Similarly, we identified studies that used simpler analytical methods, such as descriptive approaches [41,42,43, 46, 53]. Drawing conclusions from these studies must be done with great caution, as comparisons often do not reflect causal effects. Evidently, these methods were limited by data type and quality available for analysis, as reflected by the varied number of countries across which the reviewed studies were conducted.

Finally, it is evident that the variation of the measured hospital performance outcomes is directly related to the choice of analytical methods employed in assessing ABF impacts. All of the studies that employed the ITS method, the main outcome measure estimated was LOS [44, 47, 49, 52, 54]. Similarly, the studies that used the DiD approach, the main outcome measure consisted of case numbers [30, 39, 40, 48]. Evidently, the chosen analytical approach affects the type of outcome measures suitable for estimation. Also, the nature of the non-experimental data at researchers’ disposal plays a factor in the types of outcomes that can be estimated.

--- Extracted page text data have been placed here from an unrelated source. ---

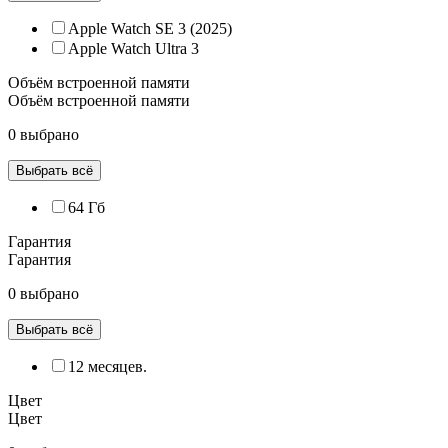
Apple Watch SE 3 (2025)
Apple Watch Ultra 3
Объём встроенной памяти
Объём встроенной памяти
0 выбрано
Выбрать всё
64 Гб
Гарантия
Гарантия
0 выбрано
Выбрать всё
12 месяцев.
Цвет
Цвет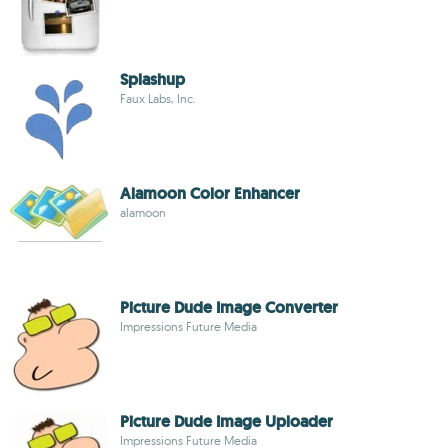
Splashup
Faux Labs, Inc.
Alamoon Color Enhancer
alamoon
Picture Dude Image Converter
Impressions Future Media
Picture Dude Image Uploader
Impressions Future Media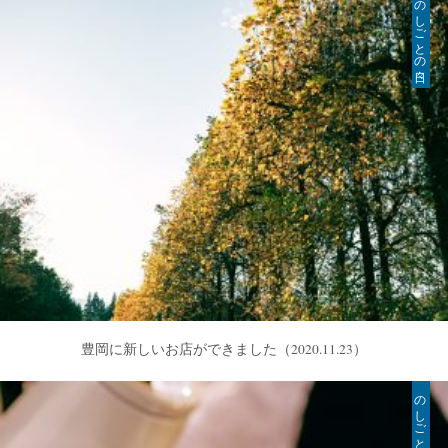
のしごとの日々
豊岡に新しいお店ができました
（2020.11.23）
のしごとの日々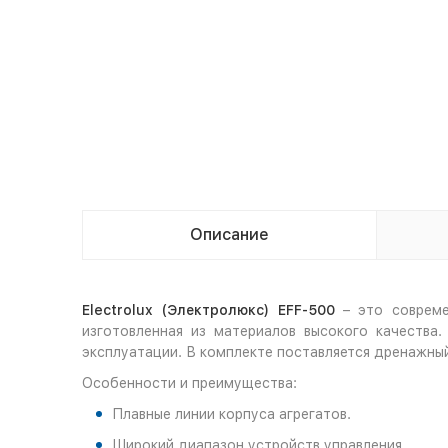
Описание
Electrolux (Электролюкс) EFF-500
– это совреме
изготовленная из материалов высокого качества
эксплуатации. В комплекте поставляется дренажны
Особенности и преимущества:
Плавные линии корпуса агрегатов.
Широкий диапазон устройств управления.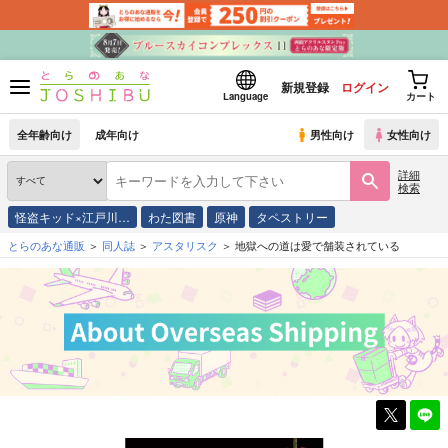
新規登録
ログイン
Language
カート
全年齢向け
成年向け
男性向け
女性向け
詳細
検索
怪盗キッド×江戸川…
わた図書
原神
タペストリー
とらのあな通販
同人誌
アスタリスク
地獄への道は愛で舗装されている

Future research in the ABF context should consider adopting more sophisticated analytical methods, to ensure the estimated intervention effects approximate experimental designs such as a RCT. Control-treatment methods such as DiD are more robust, given their nature allowing to compare effects across treatment and comparator groups [24]. Additionally, more advanced analytical methods could be used in addition to or instead of DiD, which are rarely applied to ABF, as addressed in this review. Methods such as matching, and SC could be applied, which also rely on estimating and comparing policy effects between control and treatment groups [18, 25].

Limitations

This study has a number of limitations. First, we potentially could have missed studies by not searching grey literature and other databases but we do not see these limitations biasing the representativeness of studies measuring the impacts of ABF. Second, we did not systematically evaluate the quality or risk of bias of the studies, as the primary focus was on the quality of the analytical methods applied, and not the concluding results of the studies. Finally, by limiting our review to studies conducted outside of the U.S., we have reduced the level of evidence on ABF research. However, this was due to our interest to focus on the methods used in countries where ABF has been introduced more recently, relative to the U.S. Despite some limitations, in this review we have identified the types of analytical methods used in ABF research. We provide a summary of these methods which can be used by policy and decision makers to better inform future policy. Finally, we have addresseed the relative methodological trade-offs to help inform and guide future research focusing on the evaluation of health and policy interventions.

Conclusions

This scoping review identified and summarised the analytical methods employed in research on ABF hospital performance outcomes. Non-experimental study designs continue to be the widely used method in the assessment of hospital impacts post ABF implementation. The findings of this study accentuate the need for more sophisticated quasi-experimental approaches to be used. Such approaches will provide more robust evidence for informing future financing reform and policy. We hope that the comprehensive summary of previously employed analytical methods and their relative trade-offs, will help guide and inform researchers and relevant policy stakeholders towards adapting robust analytical approaches for health and policy evaluations.